TITLE=Novel Anticancer Fused Pyrazole Derivatives as EGFR and VEGFR-2 Dual TK Inhibitors

JOURNAL=Frontiers in Chemistry

VOLUME=Volume 7 - 2019

YEAR=2020

URL=https://www.frontiersin.org/journals/chemistry/articles/10.3389/fchem.2019.00917

DOI=10.3389/fchem.2019.00917

ISSN=2296-2646

ABSTRACT=EGFR and VEGFR-2 represent promising targets for cancer treatment as they play a crucial role in tumor growth, angiogenesis and metastasis. In this work, 6-amino-4-(2-bromophenyl)-3-methyl-1,4-dihydropyrano[2,3-c]pyrazole-5-carbonitrile 1 and (E)-4-(2-Bromobenzylidene)-5-methyl-2,4-dihydro-3H-pyrazol-3-one 11 were selected as starting materials to synthesize different fused pyrazole derivatives; dihydropyrano[2,3-c]pyrazole 1, 2, 7-9 and 15, pyrazolo[4',3':5,6]pyrano[2,3-d]pyrimidine 3-6, pyrazolo[3,4-d]pyrimidine 12 and 13 and pyrazolo[3,4-c]pyrazole 14 derivatives were synthesized to evaluate their anticancer activity against HEPG2 human cancer cell line compared to erlotinib as reference drug.

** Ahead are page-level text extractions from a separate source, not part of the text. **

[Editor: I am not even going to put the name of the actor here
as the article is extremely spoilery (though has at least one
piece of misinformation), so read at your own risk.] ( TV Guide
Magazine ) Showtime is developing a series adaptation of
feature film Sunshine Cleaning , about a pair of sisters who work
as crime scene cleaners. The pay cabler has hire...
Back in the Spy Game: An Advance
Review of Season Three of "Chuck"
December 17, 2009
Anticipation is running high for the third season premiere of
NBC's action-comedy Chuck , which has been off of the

Seven compounds 1, 2, 4, 8, 11, 13 and 15 showed nearly 10-folds higher activity than erlotinib (10.6 µM) with IC50 ranging from 0.31 to 0.71 µM. In vitro EGFR and VEGFR-2 inhibitory activity was performed for the synthesized compounds, the results identified compound 3 as the most potent EGFR inhibitor (IC50= 0.06 µM) and compound 9 as the most potent VEGFR-2 inhibitor (IC50= 0.22 µM). Moreover, compounds 9 and 13 revealed potent dual EGFR and VEGFR-2 inhibition these results were supported by docking studies of these two compounds within the active sites of both enzymes.